» Source material:
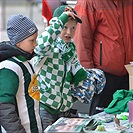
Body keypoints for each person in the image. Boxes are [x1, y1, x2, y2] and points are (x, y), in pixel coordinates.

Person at [33, 5, 106, 131]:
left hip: (64, 109)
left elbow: (73, 78)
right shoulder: (49, 47)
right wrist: (59, 21)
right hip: (45, 108)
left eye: (73, 28)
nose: (69, 32)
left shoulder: (70, 49)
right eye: (64, 27)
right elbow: (39, 47)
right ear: (56, 26)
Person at [74, 0, 133, 116]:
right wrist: (89, 76)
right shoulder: (88, 2)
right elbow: (82, 41)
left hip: (129, 74)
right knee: (100, 120)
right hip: (103, 76)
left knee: (127, 120)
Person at [0, 14, 42, 133]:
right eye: (31, 40)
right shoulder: (9, 67)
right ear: (18, 42)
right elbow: (4, 107)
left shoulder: (25, 61)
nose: (35, 44)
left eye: (36, 39)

» What to do:
If a line in the data above contains "elbow", return that line.

» Result for this task:
left elbow: (73, 78)
right elbow: (39, 47)
right elbow: (82, 41)
right elbow: (4, 107)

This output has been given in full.